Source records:
....

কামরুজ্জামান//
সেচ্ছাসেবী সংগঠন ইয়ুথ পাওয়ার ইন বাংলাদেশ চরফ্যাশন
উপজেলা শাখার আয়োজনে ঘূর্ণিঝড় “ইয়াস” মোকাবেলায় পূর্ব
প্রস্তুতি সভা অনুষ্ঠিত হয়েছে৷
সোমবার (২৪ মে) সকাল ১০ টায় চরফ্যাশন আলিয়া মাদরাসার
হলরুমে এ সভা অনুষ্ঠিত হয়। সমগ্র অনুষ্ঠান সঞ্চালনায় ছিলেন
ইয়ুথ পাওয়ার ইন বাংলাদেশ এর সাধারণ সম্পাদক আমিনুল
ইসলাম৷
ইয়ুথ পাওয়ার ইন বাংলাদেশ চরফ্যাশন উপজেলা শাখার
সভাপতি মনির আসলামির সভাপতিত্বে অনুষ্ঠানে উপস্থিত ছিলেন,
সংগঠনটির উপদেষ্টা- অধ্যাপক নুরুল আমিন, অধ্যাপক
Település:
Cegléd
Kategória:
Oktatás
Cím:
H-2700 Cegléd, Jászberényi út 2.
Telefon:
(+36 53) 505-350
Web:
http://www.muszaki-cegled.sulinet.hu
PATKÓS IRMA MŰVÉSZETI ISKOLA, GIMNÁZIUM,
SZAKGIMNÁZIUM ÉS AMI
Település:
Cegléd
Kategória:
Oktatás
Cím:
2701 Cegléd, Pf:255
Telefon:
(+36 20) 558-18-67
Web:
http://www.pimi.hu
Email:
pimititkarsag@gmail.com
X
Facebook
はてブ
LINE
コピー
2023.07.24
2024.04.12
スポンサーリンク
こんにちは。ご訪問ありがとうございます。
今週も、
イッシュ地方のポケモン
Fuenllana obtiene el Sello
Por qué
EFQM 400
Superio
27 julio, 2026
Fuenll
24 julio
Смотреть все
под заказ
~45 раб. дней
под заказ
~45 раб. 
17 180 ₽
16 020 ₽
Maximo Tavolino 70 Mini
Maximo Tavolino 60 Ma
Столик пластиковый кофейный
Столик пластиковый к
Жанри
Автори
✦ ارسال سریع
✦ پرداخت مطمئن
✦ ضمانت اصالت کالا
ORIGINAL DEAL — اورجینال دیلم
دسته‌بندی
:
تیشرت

....

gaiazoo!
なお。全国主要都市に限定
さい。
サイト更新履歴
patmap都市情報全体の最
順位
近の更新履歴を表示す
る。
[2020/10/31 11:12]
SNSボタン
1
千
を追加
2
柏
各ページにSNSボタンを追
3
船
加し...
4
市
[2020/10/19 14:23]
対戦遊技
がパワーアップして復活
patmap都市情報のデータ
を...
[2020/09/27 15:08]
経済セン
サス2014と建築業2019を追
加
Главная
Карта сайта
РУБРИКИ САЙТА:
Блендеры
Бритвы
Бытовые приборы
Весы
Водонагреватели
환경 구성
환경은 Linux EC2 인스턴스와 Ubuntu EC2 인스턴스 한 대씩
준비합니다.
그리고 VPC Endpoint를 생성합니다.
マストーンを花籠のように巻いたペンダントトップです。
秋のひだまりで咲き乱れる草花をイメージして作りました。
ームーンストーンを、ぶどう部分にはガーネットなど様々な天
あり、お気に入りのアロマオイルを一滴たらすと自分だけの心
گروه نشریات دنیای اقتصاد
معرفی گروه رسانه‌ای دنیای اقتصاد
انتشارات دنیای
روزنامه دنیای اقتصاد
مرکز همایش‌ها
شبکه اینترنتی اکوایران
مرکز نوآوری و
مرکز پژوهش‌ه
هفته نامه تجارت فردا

....

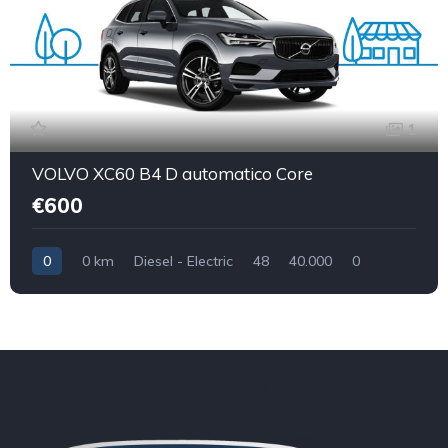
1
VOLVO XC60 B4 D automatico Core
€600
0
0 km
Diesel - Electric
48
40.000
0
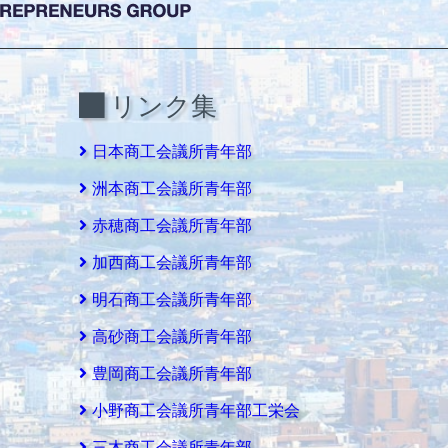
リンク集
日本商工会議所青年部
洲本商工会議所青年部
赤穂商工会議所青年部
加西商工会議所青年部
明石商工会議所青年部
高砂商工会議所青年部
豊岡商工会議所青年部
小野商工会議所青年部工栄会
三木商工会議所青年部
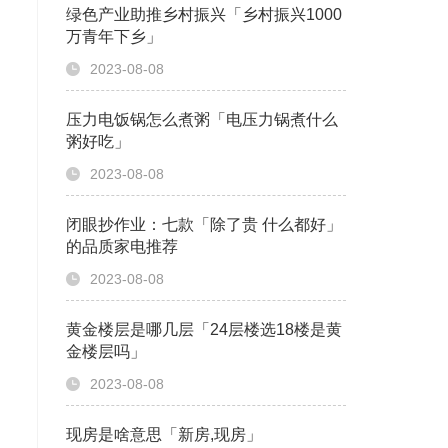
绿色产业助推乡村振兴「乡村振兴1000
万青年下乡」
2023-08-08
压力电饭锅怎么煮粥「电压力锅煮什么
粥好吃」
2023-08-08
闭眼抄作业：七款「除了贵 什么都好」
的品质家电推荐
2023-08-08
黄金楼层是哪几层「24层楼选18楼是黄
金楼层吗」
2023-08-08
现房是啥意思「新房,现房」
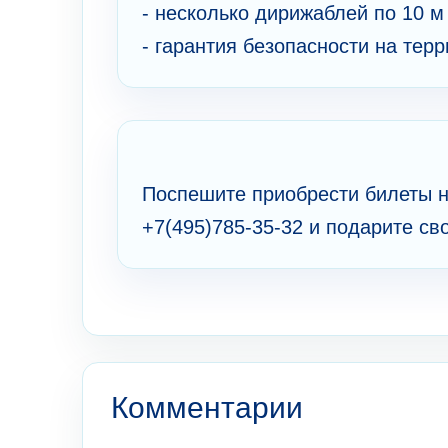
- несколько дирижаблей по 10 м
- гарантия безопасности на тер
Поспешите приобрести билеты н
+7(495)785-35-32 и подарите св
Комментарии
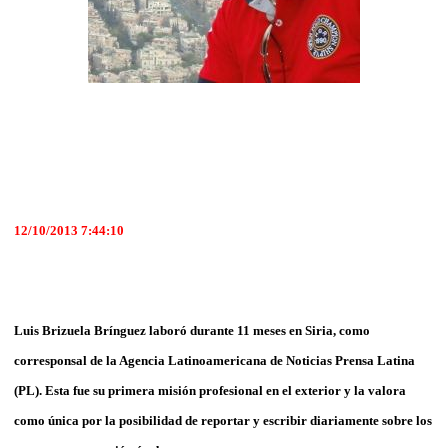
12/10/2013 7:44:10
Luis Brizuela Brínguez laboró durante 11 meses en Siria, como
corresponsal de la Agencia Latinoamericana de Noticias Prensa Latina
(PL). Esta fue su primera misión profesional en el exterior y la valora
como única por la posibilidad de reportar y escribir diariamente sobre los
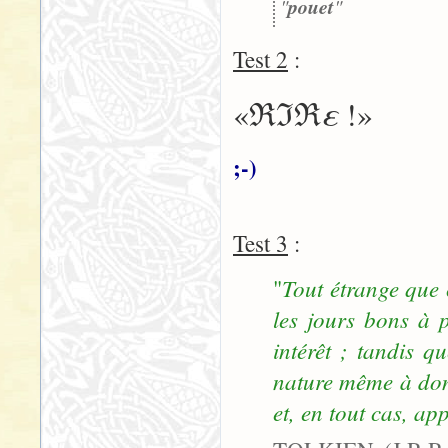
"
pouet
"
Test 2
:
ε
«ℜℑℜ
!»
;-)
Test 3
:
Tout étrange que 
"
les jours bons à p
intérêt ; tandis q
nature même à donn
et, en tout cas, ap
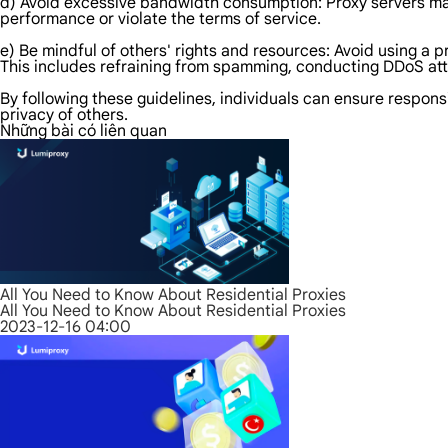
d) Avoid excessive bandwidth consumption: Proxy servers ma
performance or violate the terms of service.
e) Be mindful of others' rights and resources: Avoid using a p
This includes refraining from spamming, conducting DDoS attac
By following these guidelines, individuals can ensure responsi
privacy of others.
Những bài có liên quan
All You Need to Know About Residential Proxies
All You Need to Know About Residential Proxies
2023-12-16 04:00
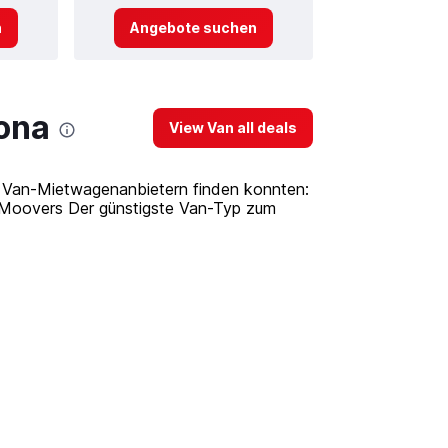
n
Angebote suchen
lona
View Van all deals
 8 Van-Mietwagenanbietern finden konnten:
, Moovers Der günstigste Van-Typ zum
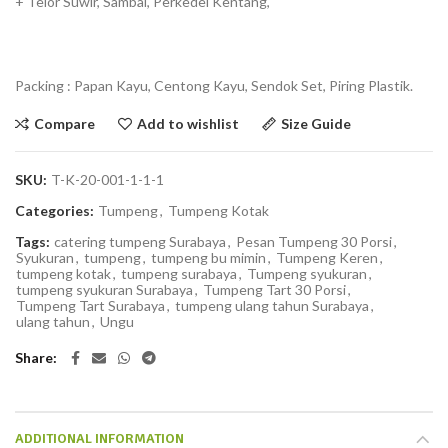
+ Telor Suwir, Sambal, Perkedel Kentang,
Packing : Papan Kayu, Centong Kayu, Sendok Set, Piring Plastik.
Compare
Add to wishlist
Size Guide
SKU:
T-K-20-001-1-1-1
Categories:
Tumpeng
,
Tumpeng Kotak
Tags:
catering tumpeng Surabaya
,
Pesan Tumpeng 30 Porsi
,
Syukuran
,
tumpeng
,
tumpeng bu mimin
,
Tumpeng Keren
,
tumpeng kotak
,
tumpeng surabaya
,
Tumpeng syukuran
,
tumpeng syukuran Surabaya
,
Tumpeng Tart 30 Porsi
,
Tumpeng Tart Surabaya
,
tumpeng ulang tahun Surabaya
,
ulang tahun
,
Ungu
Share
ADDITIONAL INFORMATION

....

# What you need to do
Could you copy, character for character, the stretch of the data from the line that contains "绿色产业助推乡村振兴「乡村振兴1000" through the line that contains "现房是啥意思「新房,现房」"?

# Your solution
绿色产业助推乡村振兴「乡村振兴1000
万青年下乡」
2023-08-08
压力电饭锅怎么煮粥「电压力锅煮什么
粥好吃」
2023-08-08
闭眼抄作业：七款「除了贵 什么都好」
的品质家电推荐
2023-08-08
黄金楼层是哪几层「24层楼选18楼是黄
金楼层吗」
2023-08-08
现房是啥意思「新房,现房」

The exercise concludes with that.